Forcément, sorti de ce contexte, il devient difficile de ne pas appréhender la nouvelle œuvre au titre de l’hommage rendu. Comme une prémonition, les textures de Memento Mori nous parviennent avec les vibrations sombres de l’ouverture. My Cosmos Is Mine résonne dans sa dimension spatiale, tel un plaidoyer à l’encontre des jeux dangereux infligés à notre univers. « Don’t play with my world » ou la sagesse des mots contre les maux éprouvés.
De manière générale, le retour aux synthétiques développements est l’occasion de diffuser l’acidité des thématiques ici et là ressassées. Nous savons bien que l’influence de Kraftwerk est une évidence même si les anglais ont déversé de leurs claviers un peu moins de minimalisme pour plus de mélodies accrocheuses. Ghosts Again, premier single dévoilé, n’échappe pas à la règle. Blotti entre mélancolie et enjouement, l’entre-deux fascine et grise nos oreilles.
Notons, sur quelques compositions, la collaboration de Richard Butler (The Psychedelic Furs) qui vient ajouter une expérience particulièrement racée aux efforts fournis. Dave Gahan quant à lui n’a sans doute jamais chanté avec autant de maitrise et de sensibilité.

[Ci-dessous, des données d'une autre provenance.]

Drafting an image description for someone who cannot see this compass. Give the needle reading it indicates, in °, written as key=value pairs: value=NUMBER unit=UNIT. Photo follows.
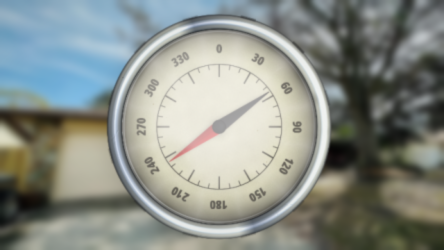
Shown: value=235 unit=°
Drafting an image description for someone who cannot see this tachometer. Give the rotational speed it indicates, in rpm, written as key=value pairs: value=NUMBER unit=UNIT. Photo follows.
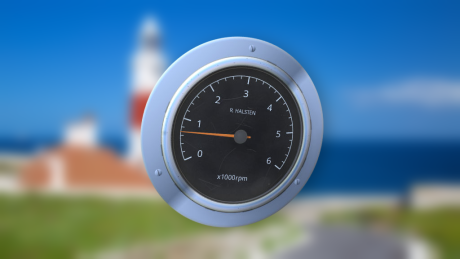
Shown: value=700 unit=rpm
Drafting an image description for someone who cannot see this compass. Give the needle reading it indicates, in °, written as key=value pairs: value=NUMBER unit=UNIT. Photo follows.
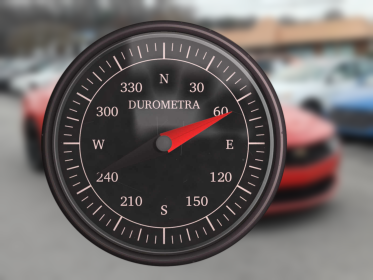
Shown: value=65 unit=°
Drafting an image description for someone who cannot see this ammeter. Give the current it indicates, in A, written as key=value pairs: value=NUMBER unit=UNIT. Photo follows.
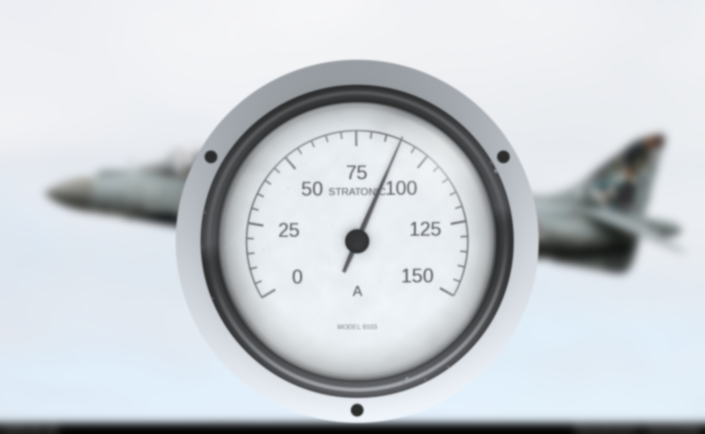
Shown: value=90 unit=A
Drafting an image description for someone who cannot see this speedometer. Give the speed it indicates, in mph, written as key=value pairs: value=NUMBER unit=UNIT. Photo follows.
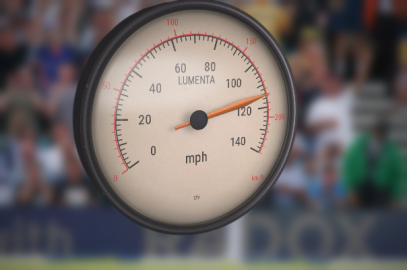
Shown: value=114 unit=mph
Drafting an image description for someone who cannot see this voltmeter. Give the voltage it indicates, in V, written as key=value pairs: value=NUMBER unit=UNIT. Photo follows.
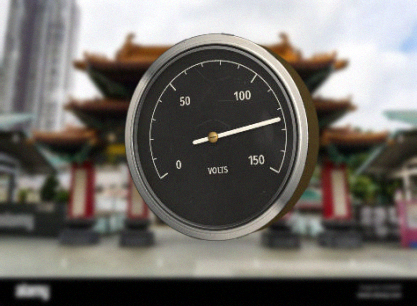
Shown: value=125 unit=V
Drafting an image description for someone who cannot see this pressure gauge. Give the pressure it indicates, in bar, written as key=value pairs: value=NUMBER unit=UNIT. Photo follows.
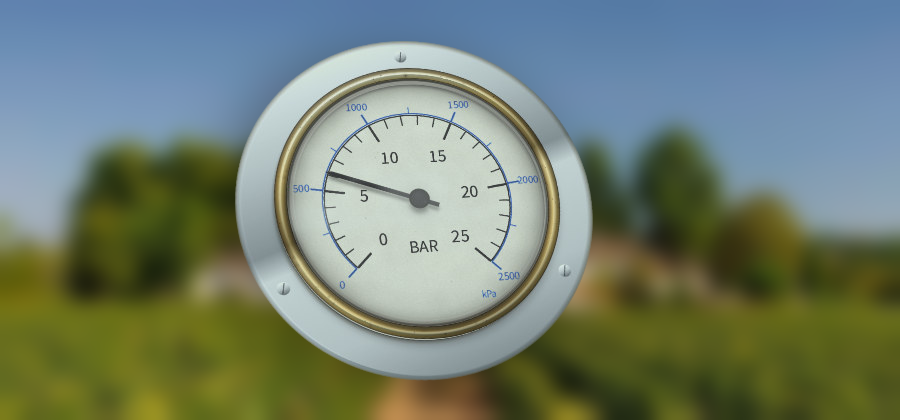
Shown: value=6 unit=bar
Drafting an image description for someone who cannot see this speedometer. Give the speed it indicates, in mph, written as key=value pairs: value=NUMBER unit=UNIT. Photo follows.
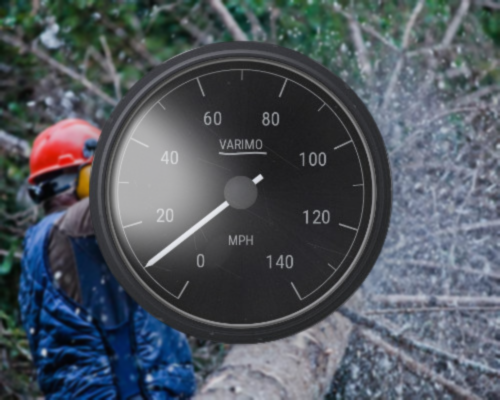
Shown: value=10 unit=mph
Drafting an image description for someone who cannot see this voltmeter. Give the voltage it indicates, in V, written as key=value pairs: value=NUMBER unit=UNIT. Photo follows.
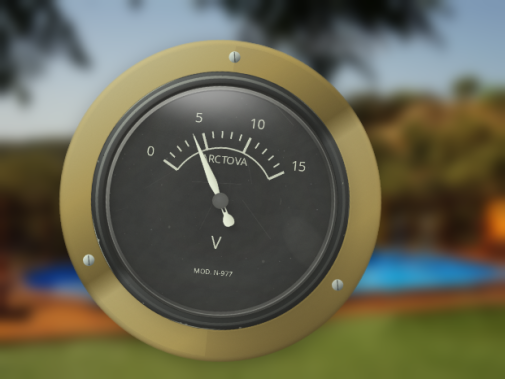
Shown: value=4 unit=V
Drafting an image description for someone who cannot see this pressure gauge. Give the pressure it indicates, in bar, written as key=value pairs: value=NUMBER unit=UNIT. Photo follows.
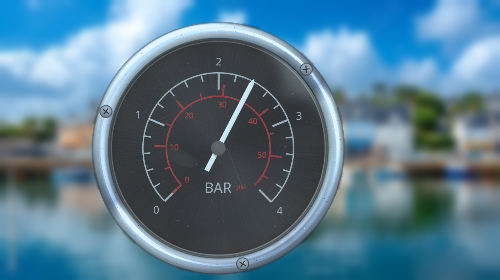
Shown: value=2.4 unit=bar
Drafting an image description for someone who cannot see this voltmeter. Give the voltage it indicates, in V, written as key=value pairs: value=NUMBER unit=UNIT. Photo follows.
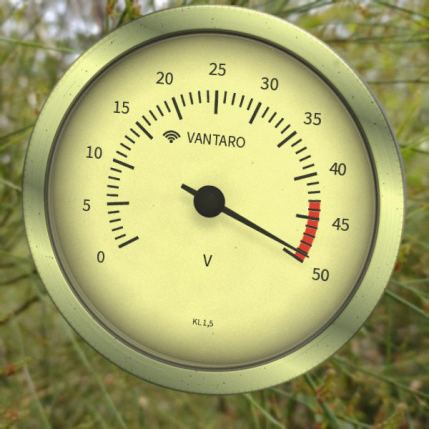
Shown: value=49 unit=V
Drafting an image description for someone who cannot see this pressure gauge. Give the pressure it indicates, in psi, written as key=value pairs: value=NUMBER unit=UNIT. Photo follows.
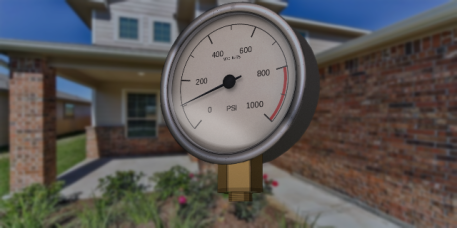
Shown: value=100 unit=psi
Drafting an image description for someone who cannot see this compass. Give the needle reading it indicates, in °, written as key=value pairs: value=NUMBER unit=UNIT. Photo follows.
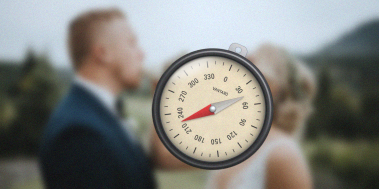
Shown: value=225 unit=°
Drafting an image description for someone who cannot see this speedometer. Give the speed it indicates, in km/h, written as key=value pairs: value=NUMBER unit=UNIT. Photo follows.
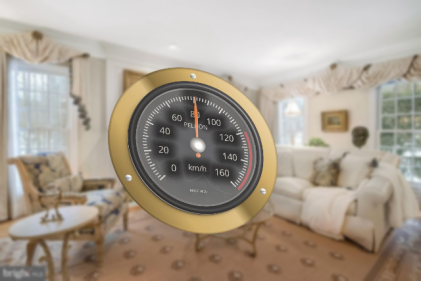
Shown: value=80 unit=km/h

À travers le blues électronique, sa voix glisse comme une liqueur alcoolique à base de miel. Capable autant de force que d’émotion, le chanteur au redoutable parcours (dans tous les sens du terme) conforte mon sentiment que depuis le pas de côté en compagnie de Soulsavers, sa dimension de performeur scénique s’est affublée d’une crédibilité plus ample comme interprète, osant finesse ou âpreté vocale avec autant d’élégance.
La rugosité, nous la retrouvons avec les obsessions de My Favorite Stranger dont le contraste avec sa suivante est remarquablement agencé. Une fois encore, Martin Gore renoue avec le « titre du milieu » ou la ballade aux nappes intrigantes rappelant comme tant d’autres des inspirations aux lenteurs amères (Soul With Me).

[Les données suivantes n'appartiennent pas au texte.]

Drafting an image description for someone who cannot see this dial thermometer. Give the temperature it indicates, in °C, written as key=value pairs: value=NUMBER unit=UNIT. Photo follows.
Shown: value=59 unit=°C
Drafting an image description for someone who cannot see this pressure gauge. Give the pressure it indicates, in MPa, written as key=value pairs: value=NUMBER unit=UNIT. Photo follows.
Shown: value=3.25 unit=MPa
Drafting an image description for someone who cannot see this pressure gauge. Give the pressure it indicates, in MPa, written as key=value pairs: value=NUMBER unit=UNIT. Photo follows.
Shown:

La seconde partie du disque ne déroge pas à la veine assombrie de l’ensemble. De Caroline’s Monkey au déroulé étouffé en passant par l’ironique People Are Good marqué d’une marche robotique, énième triste piste malgré des battements qui enveloppent les contours brumeux… Tout ceci pour mener l’auditeur vers ce qui est à mon sens le point culminant du volume, le tempétueux Never Let Me Go appuyé d’un riff de guitare tranchant et cerclé d’un coup de rein brutal. L’approche y est métallique comme au bon souvenir des messes noires et autres préciosités destinées au bout du compte à l’ultra danse. Au bout de la piste, le point d’orgue de ce requiem sera saisissant, alpagué par de glacials effets avant qu’une montée de cordes ne disperse la matière d’un crescendo colossal.
Au final, ce sont douze nouvelles pièces qui s’imposent sur l’échiquier pour un résultat de haute tenue. Il sera encore difficile de jauger Memento Mori à la lueur d’une discographie quasiment parfaite. Dans la pénombre, on devine cependant un fantôme qui semble murmurer qu’il nous faut profiter de l’instant présent car nous sommes tous mourants. Fatalité effrayante ou source de jouissance, nos hôtes nous invitent à ce tiraillement avec le talent qui, une fois encore, les honore.